# :)



## hamernhonkers (Sep 28, 2007)




----------



## Bax* (Dec 14, 2008)

I see bands.... lots of bands.

Oh and not one bird looking at you. Sooooo, either a) these are decoys, or b) you are a master of concealment.


----------



## hamernhonkers (Sep 28, 2007)

Not decoys


----------



## LostLouisianian (Oct 11, 2010)

GPS co-ordinates or it didn't happen.


----------



## robiland (Jan 20, 2008)

I agree with LostinLouisian. GPS or invite me so I can confirm!


----------



## Fowlmouth (Oct 4, 2008)

I'll be down that way for Thanksgiving.;-)


----------



## fish-n-fool (May 26, 2009)

Me too! hard to not know that place with that background. HE HE.


----------



## Bax* (Dec 14, 2008)

I'll be down there for Christmas too! Let's shoot geese and quail!


----------



## hamernhonkers (Sep 28, 2007)

fish-n-fool said:


> Me too! hard to not know that place with that background. HE HE.
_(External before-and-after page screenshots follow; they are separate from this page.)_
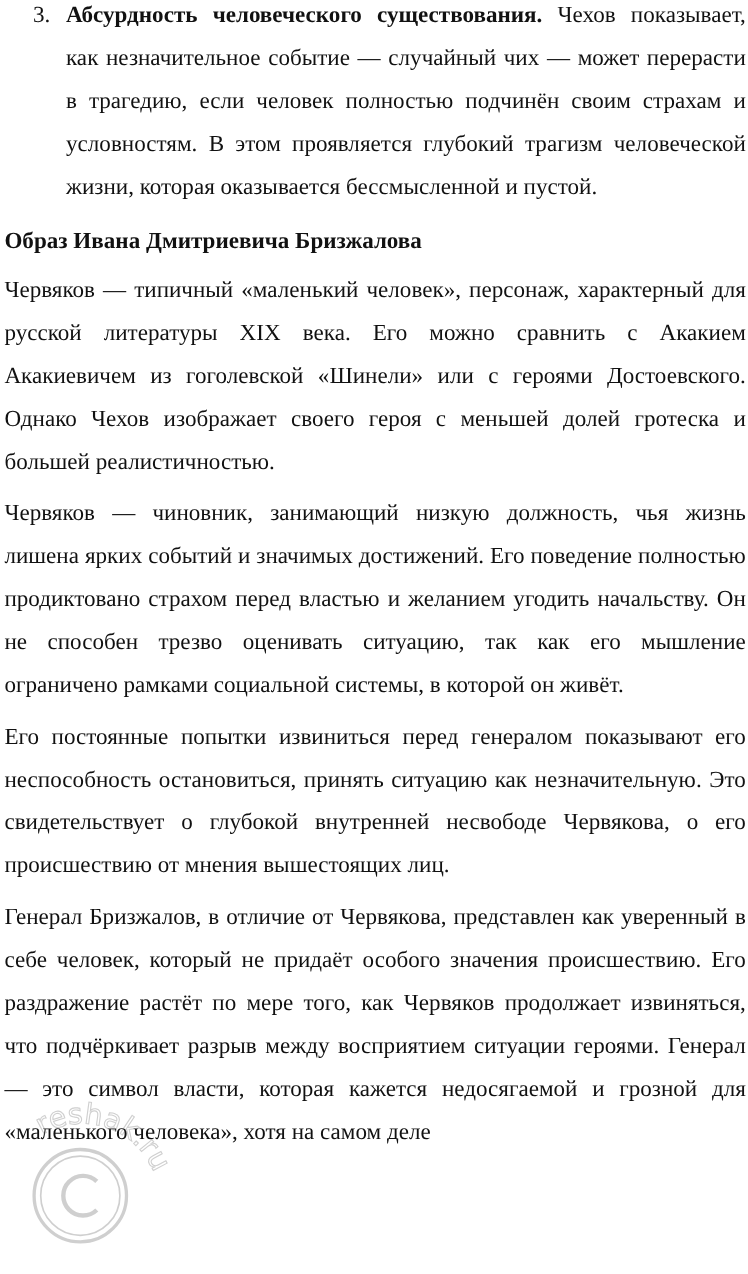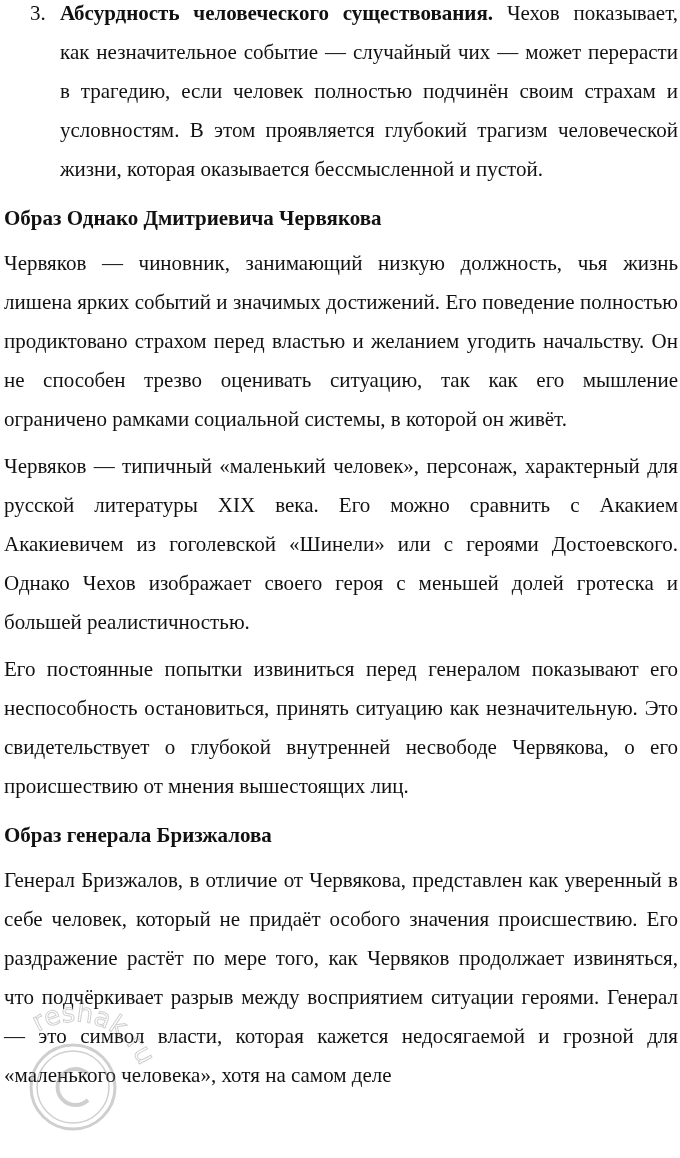--- a/index.html
+++ b/index.html
@@ -21,26 +21,25 @@
 </style>
 </head>
 <body>
 
 <div class="doc">
   <div class="list-item">
     <span class="list-num">3.</span>
     <span class="bold">Абсурдность человеческого существования.</span><span> Чехов показывает, как незначительное событие — случайный чих — может перерасти в трагедию, если человек полностью подчинён своим страхам и условностям. В этом проявляется глубокий трагизм человеческой жизни, которая оказывается бессмысленной и пустой.</span>
   </div>
 
-  <div class="heading">Образ Однако Дмитриевича Червякова</div>
+  <div class="heading">Образ Ивана Дмитриевича Бризжалова</div>
+  <p class="para">Червяков — типичный «маленький человек», персонаж, характерный для русской литературы XIX века. Его можно сравнить с Акакием Акакиевичем из гоголевской «Шинели» или с героями Достоевского. Однако Чехов изображает своего героя с меньшей долей гротеска и большей реалистичностью.</p>
   <p class="para">Червяков — чиновник, занимающий низкую должность, чья жизнь лишена ярких событий и значимых достижений. Его поведение полностью продиктовано страхом перед властью и желанием угодить начальству. Он не способен трезво оценивать ситуацию, так как его мышление ограничено рамками социальной системы, в которой он живёт.</p>
-  <p class="para">Червяков — типичный «маленький человек», персонаж, характерный для русской литературы XIX века. Его можно сравнить с Акакием Акакиевичем из гоголевской «Шинели» или с героями Достоевского. Однако Чехов изображает своего героя с меньшей долей гротеска и большей реалистичностью.</p>
   <p class="para">Его постоянные попытки извиниться перед генералом показывают его неспособность остановиться, принять ситуацию как незначительную. Это свидетельствует о глубокой внутренней несвободе Червякова, о его происшествию от мнения вышестоящих лиц.</p>
 
-  <div class="heading">Образ генерала Бризжалова</div>
   <p class="para">Генерал Бризжалов, в отличие от Червякова, представлен как уверенный в себе человек, который не придаёт особого значения происшествию. Его раздражение растёт по мере того, как Червяков продолжает извиняться, что подчёркивает разрыв между восприятием ситуации героями. Генерал — это символ власти, которая кажется недосягаемой и грозной для «маленького человека», хотя на самом деле</p>
 </div>
 
 <div class="watermark">
   <svg width="150" height="150" viewBox="0 0 150 150">
     <circle cx="55" cy="95" r="42" fill="none" stroke="#777" stroke-width="3"></circle>
     <circle cx="55" cy="95" r="36" fill="none" stroke="#777" stroke-width="1.5"></circle>
     <path d="M70 82 A18 18 0 1 0 70 108" fill="none" stroke="#777" stroke-width="4"></path>
     <path id="wmArc" d="M20 40 A70 70 0 0 1 125 115" fill="none"></path>
     <text font-family="DejaVu Sans, sans-serif" font-size="26" fill="none" stroke="#777" stroke-width="1">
Not to worried as I have similar pics like this from 3 different states all with very close back grounds


----------



## richard rouleau (Apr 12, 2008)

hope fully they will be around for the opener


----------



## hamernhonkers (Sep 28, 2007)

richard rouleau said:


> hope fully they will be around for the opener


Pretty sure they'll be around for us still man. Bad news though, the wma took a hit again and dikes were breached on a bunch of the checks.

Give me a call and I'll catch you up on what's going on before the hunt starts.


----------



## cootlover (Sep 26, 2015)

Richard it wouldn't matter if there was ten times that many Hammer would just miss-/|\\-


----------



## hamernhonkers (Sep 28, 2007)

cootlover said:


> Richard it wouldn't matter if there was ten times that many Hammer would just miss-/|\\-


When you goona get your butt down here and put your money where your mouth is

I told ya I'd have no problem killing your limit too


----------